Publication Detail
Financing Congressional Earmarks: Implications for Transport Policy and Planning
UCD-ITS-RP-12-75 Journal Article Urban Land Use and Transportation Center Available online at: http://dx.doi.org/10.1016/j.tra.2012.05.001 |
Suggested Citation:
Sciara, Gian-Claudia (2012) Financing Congressional Earmarks: Implications for Transport Policy and Planning. Transportation Research Part A 46 (8), 1328 - 1342
This research documents the primary strategies used by the US Congress to fund transportation earmarks from the early 1990s to the mid-2000s. It draws on careful analysis of funding bills and primary and secondary sources including government reports, industry and policy newsletters, scholarly articles, and publicly available data on earmarks. It is also informed by interviews with transportation stakeholders involved with earmarks at federal, state, and regional levels.

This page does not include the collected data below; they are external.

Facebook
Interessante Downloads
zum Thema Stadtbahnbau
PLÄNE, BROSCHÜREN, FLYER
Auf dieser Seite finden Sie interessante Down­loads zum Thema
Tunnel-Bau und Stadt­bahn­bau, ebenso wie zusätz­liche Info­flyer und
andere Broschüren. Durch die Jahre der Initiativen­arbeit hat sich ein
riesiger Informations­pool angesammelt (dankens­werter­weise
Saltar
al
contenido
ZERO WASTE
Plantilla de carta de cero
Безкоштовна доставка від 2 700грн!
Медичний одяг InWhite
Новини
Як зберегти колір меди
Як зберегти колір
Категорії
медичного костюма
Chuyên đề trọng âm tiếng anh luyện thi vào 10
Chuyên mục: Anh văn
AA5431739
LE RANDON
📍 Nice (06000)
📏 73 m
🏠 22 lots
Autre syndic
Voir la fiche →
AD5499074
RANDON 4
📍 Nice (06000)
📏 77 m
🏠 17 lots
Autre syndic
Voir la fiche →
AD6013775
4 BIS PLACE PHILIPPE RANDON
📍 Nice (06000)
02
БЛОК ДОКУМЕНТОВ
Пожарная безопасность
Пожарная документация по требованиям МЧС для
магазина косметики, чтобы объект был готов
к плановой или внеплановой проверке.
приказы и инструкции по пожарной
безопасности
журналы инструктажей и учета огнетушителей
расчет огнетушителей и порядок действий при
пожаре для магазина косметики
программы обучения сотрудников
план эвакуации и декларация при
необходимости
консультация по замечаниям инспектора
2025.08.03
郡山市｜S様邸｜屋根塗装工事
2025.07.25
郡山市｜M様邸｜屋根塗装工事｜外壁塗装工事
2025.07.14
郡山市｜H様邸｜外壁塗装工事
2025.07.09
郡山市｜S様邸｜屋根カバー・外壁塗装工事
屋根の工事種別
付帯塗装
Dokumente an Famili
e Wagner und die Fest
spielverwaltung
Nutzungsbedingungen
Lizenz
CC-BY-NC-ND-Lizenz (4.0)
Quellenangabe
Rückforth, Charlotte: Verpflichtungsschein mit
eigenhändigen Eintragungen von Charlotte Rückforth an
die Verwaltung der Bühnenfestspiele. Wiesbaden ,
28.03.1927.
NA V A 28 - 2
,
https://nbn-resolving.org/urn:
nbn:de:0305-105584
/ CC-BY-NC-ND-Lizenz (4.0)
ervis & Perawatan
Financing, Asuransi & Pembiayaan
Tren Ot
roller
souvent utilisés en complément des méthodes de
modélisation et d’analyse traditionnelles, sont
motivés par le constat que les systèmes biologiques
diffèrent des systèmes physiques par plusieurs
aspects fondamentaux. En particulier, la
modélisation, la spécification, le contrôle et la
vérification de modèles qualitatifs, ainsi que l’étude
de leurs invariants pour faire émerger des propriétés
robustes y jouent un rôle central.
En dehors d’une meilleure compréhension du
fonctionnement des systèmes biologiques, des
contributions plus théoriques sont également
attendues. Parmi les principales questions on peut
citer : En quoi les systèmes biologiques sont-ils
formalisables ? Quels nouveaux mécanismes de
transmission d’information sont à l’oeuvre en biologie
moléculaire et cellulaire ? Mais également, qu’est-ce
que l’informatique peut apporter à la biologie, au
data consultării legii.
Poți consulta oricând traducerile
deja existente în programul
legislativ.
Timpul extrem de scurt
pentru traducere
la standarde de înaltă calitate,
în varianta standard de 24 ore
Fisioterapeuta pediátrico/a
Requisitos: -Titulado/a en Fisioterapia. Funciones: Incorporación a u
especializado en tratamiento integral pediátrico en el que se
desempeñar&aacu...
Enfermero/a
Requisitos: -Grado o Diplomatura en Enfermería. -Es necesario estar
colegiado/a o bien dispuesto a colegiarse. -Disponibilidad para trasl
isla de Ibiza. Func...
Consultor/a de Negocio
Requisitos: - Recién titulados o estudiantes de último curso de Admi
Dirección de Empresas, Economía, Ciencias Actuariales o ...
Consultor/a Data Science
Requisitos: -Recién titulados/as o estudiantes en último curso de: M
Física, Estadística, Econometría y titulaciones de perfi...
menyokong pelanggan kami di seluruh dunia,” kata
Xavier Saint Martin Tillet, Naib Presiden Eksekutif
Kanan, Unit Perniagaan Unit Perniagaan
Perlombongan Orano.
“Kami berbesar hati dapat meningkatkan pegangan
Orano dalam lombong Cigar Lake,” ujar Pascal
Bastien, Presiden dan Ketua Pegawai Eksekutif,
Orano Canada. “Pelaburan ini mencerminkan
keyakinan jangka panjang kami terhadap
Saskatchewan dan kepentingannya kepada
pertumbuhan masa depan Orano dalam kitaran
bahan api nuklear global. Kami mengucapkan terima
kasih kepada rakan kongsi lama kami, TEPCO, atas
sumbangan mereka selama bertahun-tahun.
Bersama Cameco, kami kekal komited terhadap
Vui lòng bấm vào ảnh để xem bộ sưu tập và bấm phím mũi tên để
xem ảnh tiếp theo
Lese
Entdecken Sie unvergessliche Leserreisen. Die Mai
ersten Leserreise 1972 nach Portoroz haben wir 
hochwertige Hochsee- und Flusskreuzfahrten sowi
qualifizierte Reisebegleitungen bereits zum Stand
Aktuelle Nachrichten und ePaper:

By detailing how Congress pays for earmarks, I show that earmarks do more to redistribute than add to existing transportation resources, and that the intricacy of Congressional funding maneuvers can make earmarks’ fiscal impacts hard to discern. Several implications follow for transportation policy and practice. First, critiques that earmarks increase federal transportation spending are misplaced. While such claims make it easy to discredit national investment in transportation, skepticism is in order when earmarks are invoked to throw out the baby with the bathwater. Second, earmarks’ true costs are related not to increased deficits but rather to opportunity costs incurred when unplanned earmarks replace other investments, particularly projects identified through regional and state planning or competitive selection by an executive agency. Finally, this work suggests productive directions for future earmark reform, such as limiting earmarks to projects in regional or state plans and making explicit for any earmarks in a bill the funding mechanisms that support them. Such steps could lessen the opportunity costs (and administrative inefficiencies) of earmarks, increase transparency in earmarking, and potentially make the practice less objectionable if used to facilitate passage of the long overdue surface transportation authorization bill.